Concerns about present contamination are raised by the 25% to 40% of brown bullhead fish with cancerous lesions found nowhere else in Vermont and only ever in environmentally contaminated waters.
If our Lake Memphremagog (a drinking water reservoir for 175,000 Quebec neighbor, as well as habitat for our fish and wildlife and recreational resource and economic base of our region) is to be protected from further contamination, all landfill discharges should be collected and trucked to and treated where the garbage that generated it comes from — downstate. Why not near the Montpelier wastewater treatment facility that willingly accepts hundreds of thousands of dollars annually to dispose of leachate?

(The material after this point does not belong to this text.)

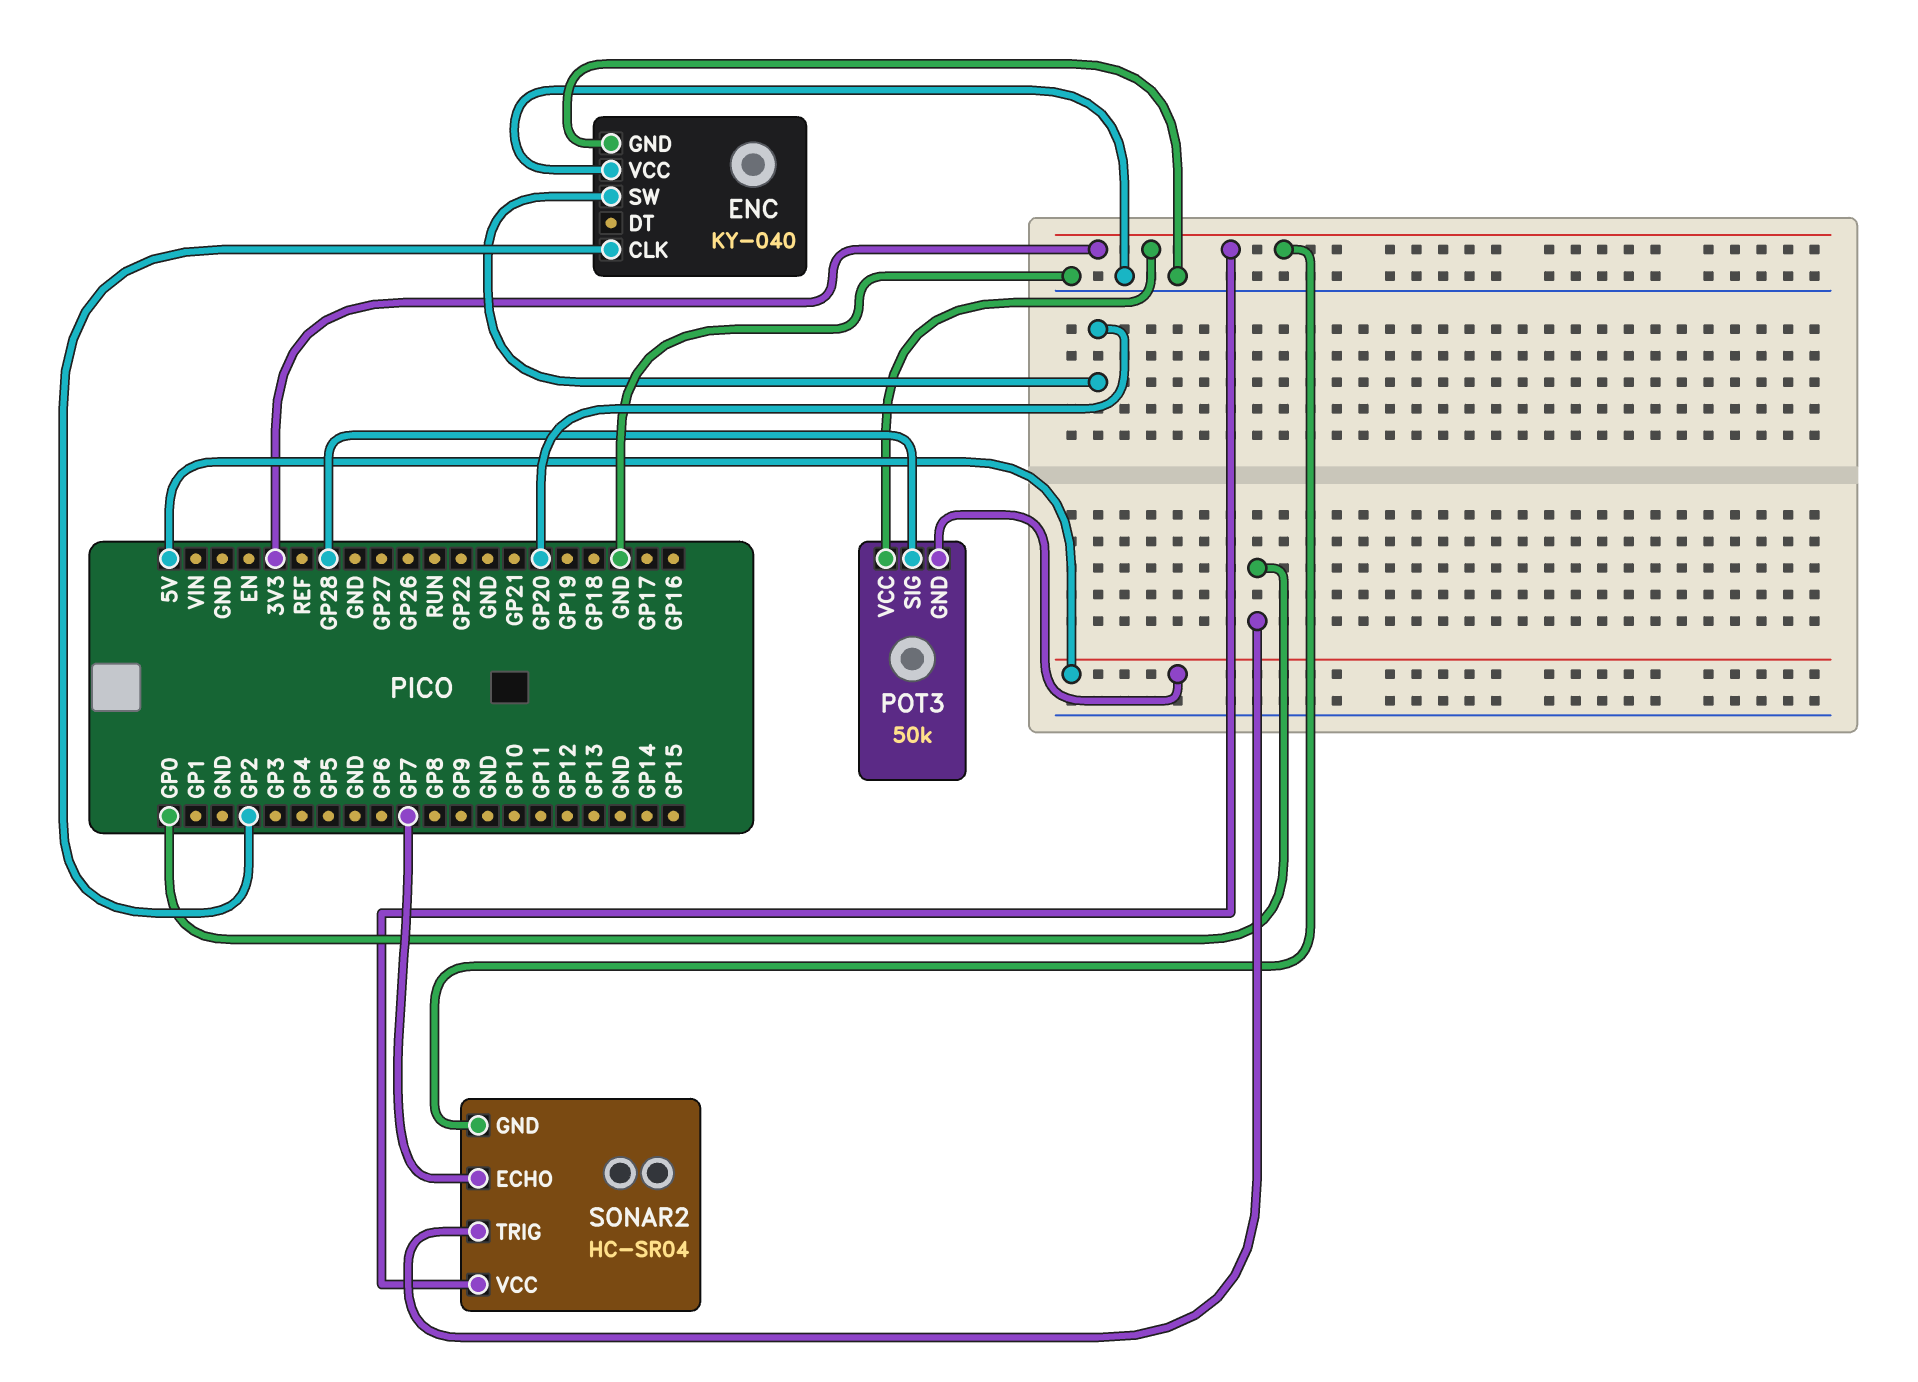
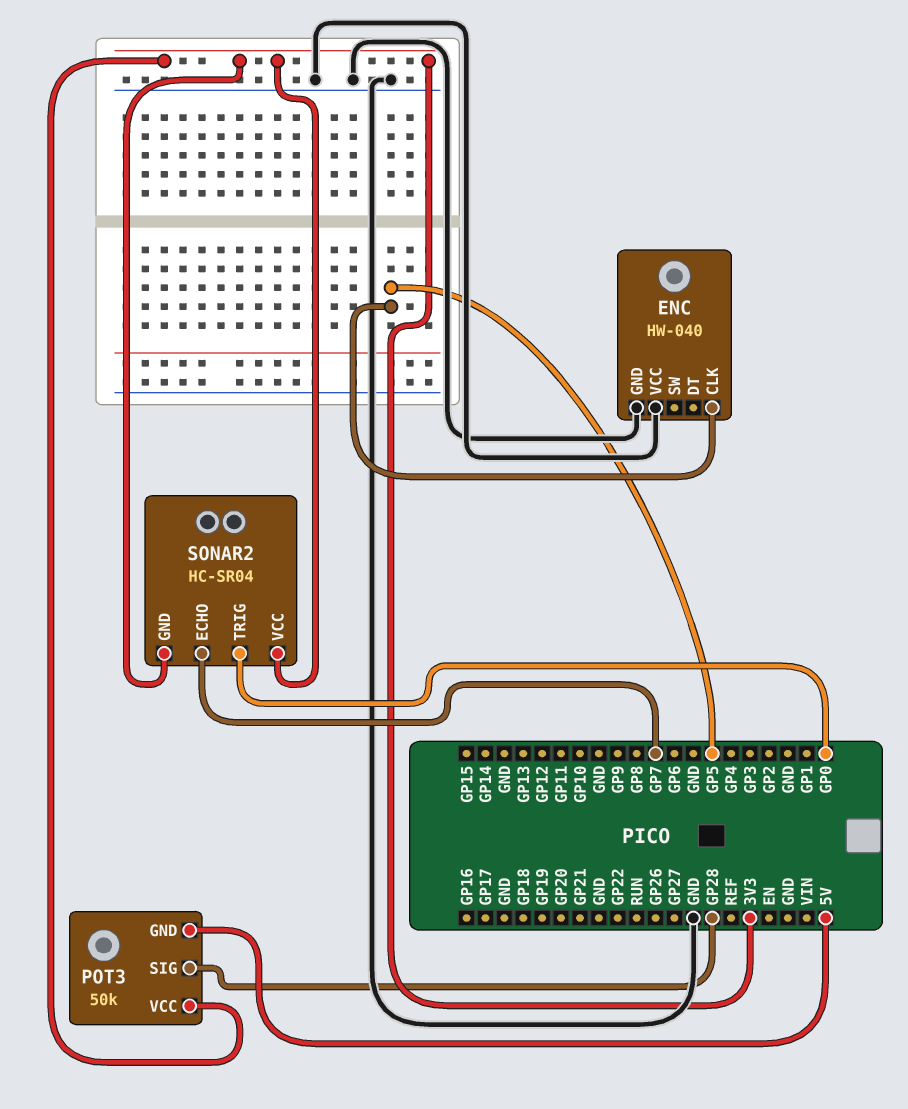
ENC: KY-040 -> HW-040
ENC pin CLK: GP2 -> GP5
ENC pin SW: GP20 -> none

And only if the state of Vermont owns and operates that leachate treatment facility will we be able to ban the potential import of toxic out-of-state leachate. The same goes for solid waste disposal facilities.
Legally, as long as the facility is privately owned, Vermont has no control over what is imported into the state. Maine has taken action to reverse this injustice. Why not Vermont?
The mission of DUMP is to protect the environment and ecosystem of the Memphremagog watershed from landfill pollution and expansion. Right now, there is an Act 250 moratorium on treatment and disposal of leachate anywhere in the Memphremagog watershed. That moratorium must become a permanent ban, and further expansion of the landfill and its infrastructure must also be banned, if environmental protection and justice for the health and safety of our NEK water resources are to be insured.
Water is life for our people, fish and wildlife, as well as for our regional NEK economy, which depends for its survival on the splendor and quality of our natural environment and water resources. We in the NEK and all of Vermont must stand together to protect what is ours. Further contamination of our precious and finite water resources will be irreversible.